IX
La conjuration du silence
Julie s’expliquait, en phrases hachées.
— J’étais toute seule à la maison… J’avais peur… Je m’étais couchée sans me déshabiller… On a frappé de grands coups à la porte… C’était Lannec, le capitaine de mon frère…
— Le Saint-Michel est arrivé ?
— Il était dans l’écluse quand je suis venue… Lannec voulait voir mon frère tout de suite… Il paraît qu’ils sont pressés de partir… Je lui ai dit que Louis n’était pas seulement venu à la maison… Et c’est lui qui m’a inquiétée, en grommelant des choses que je n’ai pas comprises…
— Pourquoi êtes-vous venue ici ? questionna Maigret.
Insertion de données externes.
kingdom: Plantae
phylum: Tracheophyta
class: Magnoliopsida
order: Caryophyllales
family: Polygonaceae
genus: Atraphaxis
— J’ai demandé si Louis courait un danger… Lannec m’a dit que oui, qu’il était peut-être déjà trop tard.
— Alors, je me suis informée, au port, et on m’a dit que vous étiez là…
Grand-Louis regardait par terre d’un air ennuyé, haussait les épaules comme pour signifier que les femmes s’affolent pour rien.
— Vous courez un danger ? demanda Maigret en cherchant son regard.
Et l’autre de rire. Un gros rire, beaucoup plus idiot que son rire habituel.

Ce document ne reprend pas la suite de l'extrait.